General Electric has a three-year Defense Advanced Research Projects Agency contract to do the work. DARPA this week is hosting D60, a symposium in Washington, D.C., that takes its name from the agency’s age this year.
Victoria Cotero, who is part of the bioelectronic medical research team at Global Research, said the goal is to stimulate the body’s central nervous system to the point that it will readjust the metabolism and reduce or eliminate the need for medication. Neuromodulation is a new field of research but scientists expect it to have numerous uses when fully developed, she said. “I think there’s a lot of belief that it’s still an open field.”
GE began working on the project in March and has not progressed beyond lab work at the cellular level so far. The goal ultimately would be clinical trial on human patients. Cotero said researchers in other settings have progressed to human testing. Results have been mixed, but side effects have mainly been annoying more than hazardous, she said.
Diabetes is the target of the GE project because it is believed to be a particularly ripe target for bioelectronics. Type 2 diabetes has been treated for what it is, too much glucose in the blood, Cotero said, rather than what is causing it. The operating theory is that the central nervous system is the root cause of insulin resistance, and can be prompted to change.
DARPA is interested in this because blood glucose levels are a direct indicator of trauma patients’ recovery, Cotero said — the higher a wounded soldier’s glucose, the worse his medical complications are likely to be, especially with an infection.
The GE contract is part of Electronic Prescriptions, or ElectRX, an ongoing DARPA program to reduce the time, logistical challenges and side effects of traditional medical treatments for a wide range of physical and mental conditions commonly faced by troops in combat. It seeks non-drug treatments for pain, inflammation, anxiety, trauma and post-traumatic stress, exploiting and expanding the key role the central nervous system already plays in maintaining physical and mental health.
The focus at this point is developing non-invasive treatment, external stimulation rather than surgical implants, Cotero said. Earlier research has shown better results with placement of electrodes closer to the problem area, rather than at the main trunk of nerves, the neck.

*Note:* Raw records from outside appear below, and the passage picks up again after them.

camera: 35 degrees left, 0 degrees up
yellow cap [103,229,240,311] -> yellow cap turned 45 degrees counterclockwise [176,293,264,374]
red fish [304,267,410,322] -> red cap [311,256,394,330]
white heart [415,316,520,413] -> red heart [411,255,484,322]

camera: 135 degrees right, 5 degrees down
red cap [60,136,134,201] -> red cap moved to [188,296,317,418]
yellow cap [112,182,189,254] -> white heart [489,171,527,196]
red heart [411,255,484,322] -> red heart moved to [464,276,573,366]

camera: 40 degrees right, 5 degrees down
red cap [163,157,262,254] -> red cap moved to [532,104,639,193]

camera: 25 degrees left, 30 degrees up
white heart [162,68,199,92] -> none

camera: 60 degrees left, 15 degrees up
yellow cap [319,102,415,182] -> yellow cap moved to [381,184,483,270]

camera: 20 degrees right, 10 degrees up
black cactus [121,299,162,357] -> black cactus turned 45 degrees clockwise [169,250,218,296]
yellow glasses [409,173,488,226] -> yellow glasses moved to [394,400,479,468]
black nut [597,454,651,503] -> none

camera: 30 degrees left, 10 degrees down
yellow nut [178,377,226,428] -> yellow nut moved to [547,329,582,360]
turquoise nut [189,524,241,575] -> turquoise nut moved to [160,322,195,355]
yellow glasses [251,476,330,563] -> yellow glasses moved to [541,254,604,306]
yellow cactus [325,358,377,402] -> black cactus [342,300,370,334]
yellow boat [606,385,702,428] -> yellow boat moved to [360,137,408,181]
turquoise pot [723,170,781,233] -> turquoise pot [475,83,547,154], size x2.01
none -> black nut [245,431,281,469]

The 36-month DARPA project is worth up to $2.9 million to GE Global Research. The goal is to demonstrate a system that holds the promise of an effective non-invasive treatment with fewer side effects than drugs.
It also is an example of the “unleashing” that GE Global Research leader Vic Abate said would occur in the wake of the decision this spring to downsize and specialize General Electric around a few core companies. Global Research personnel would be free to pursue wider fields of study, he said, often in concert with outside partners.
The bioelectronic diabetes project, spokesman Todd Alhart said, will support the interests of GE Healthcare (which will be spun off from the conglomerate and become a subsidiary) and could create new business opportunities.
The same team of GE researchers recently worked on a project led by the Feinstein Institute for Medical Research to read and interpret nerve signals in the body.